Maharsi Mārkaṇḍeya memerintahkan pengikutnya untuk membabat hutan disekitar tempat itu untuk dijadikan permukiman. Pemberian tanda atau patok juga dilakukan, dimana sebelah barat tempat tersebut diberi nama Pacekan. Setelah berhasil membabat hutan dan membuka lahan baru maka tanah itu dibagi-bagikan kepada pengikutnya guna dijadikan sawah, ladang atau sebagai tempat permukiman. Tempat awal melakukan pembagian itu kelak menjadi satu desa adat bernama Puakan yang berlokasi di Desa Taro Kecamatan Tegallalang.
Kawasan Pacekan pernah diserang oleh kawanan semut sehingga penduduknya mengungsi dengan memindahkan tempat pemujaannya ke sebelah barat sungai Wangsuh (Blangsuh) yang merupakan aliran sungai yang melalui pangkung siap-siapan. Pada saat itu tempat ini masih berupa hutan.

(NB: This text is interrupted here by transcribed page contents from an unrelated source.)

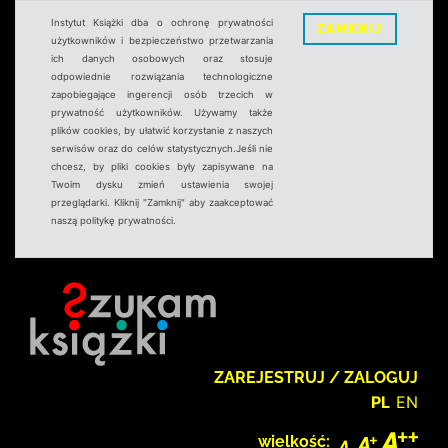
Instytut Książki dba o ochronę prywatności
ZAMKNIJ
użytkowników i bezpieczeństwo przetwarzania
ich danych osobowych oraz stosuje
odpowiednie rozwiązania technologiczne
zapobiegające ingerencji osób trzecich w
prywatność użytkowników. Używamy także
plików cookies, by ułatwić korzystanie z naszych
serwisów oraz do celów statystycznych.Jeśli nie
chcesz, by pliki cookies były zapisywane na
Twoim dysku zmień ustawienia swojej
przeglądarki. Kliknij "Zamknij" aby zaakceptować
naszą politykę prywatności.
ZAREJESTRUJ / ZALOGUJ
PL
EN
wielkość:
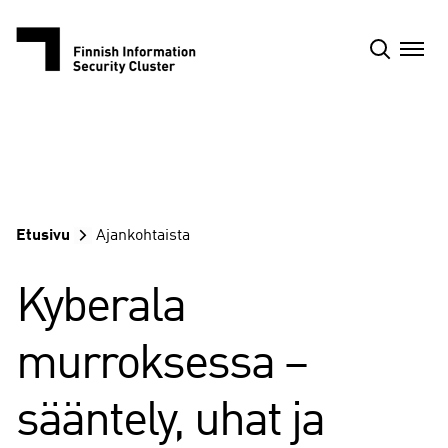
Siirry
sisältöön
Etusivu
Ajankohtaista
Kyberala
murroksessa –
sääntely, uhat ja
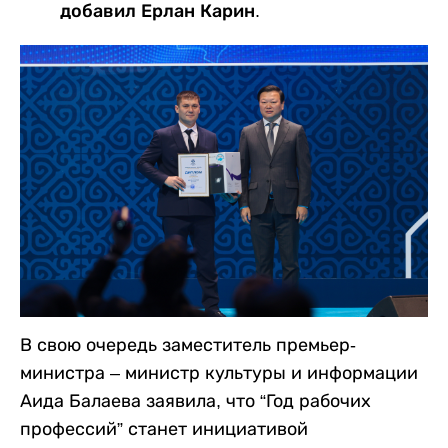
добавил Ерлан Карин.
В свою очередь заместитель премьер-
министра – министр культуры и информации
Аида Балаева заявила, что “Год рабочих
профессий” станет инициативой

Menurut Jero Mangku Desa Penestanan, nama Penestanan berasal dari kata "Penastan" yang berarti tempat air suci atau air amertha atau wangsuh Ida Bhatara yang digunakan dalam setiap pemujaan . Tempat atau lokasi permukiman ini diberi nama "Penastan" karena di lokasi ini terdapat sungai kecil yang bernama sungai Wangsuh yang lebih dikenal dengal nama tukad Blangsuh. Ada perspektif lain yang diberikan oleh Jero Kelihan Adat Banjar Penestanan Kaja. Nama Penestanan semula berasal dari kata "sthana" (स्थान) dalam bahasa sanskerta yang berarti "tempat" atau "posisi" atau "linggih" yakni "linggih" Maharsi Mārkaṇḍeya. Dari kata "sthana"+n menjadi stanan yang menunjukkan milik Maharsi Mārkaṇḍeya, lalu berkembang menjadi ne+stanan atau inilah stanan Maharsi Mārkaṇḍeya, dan pada akhirnya menjadi Penestanan.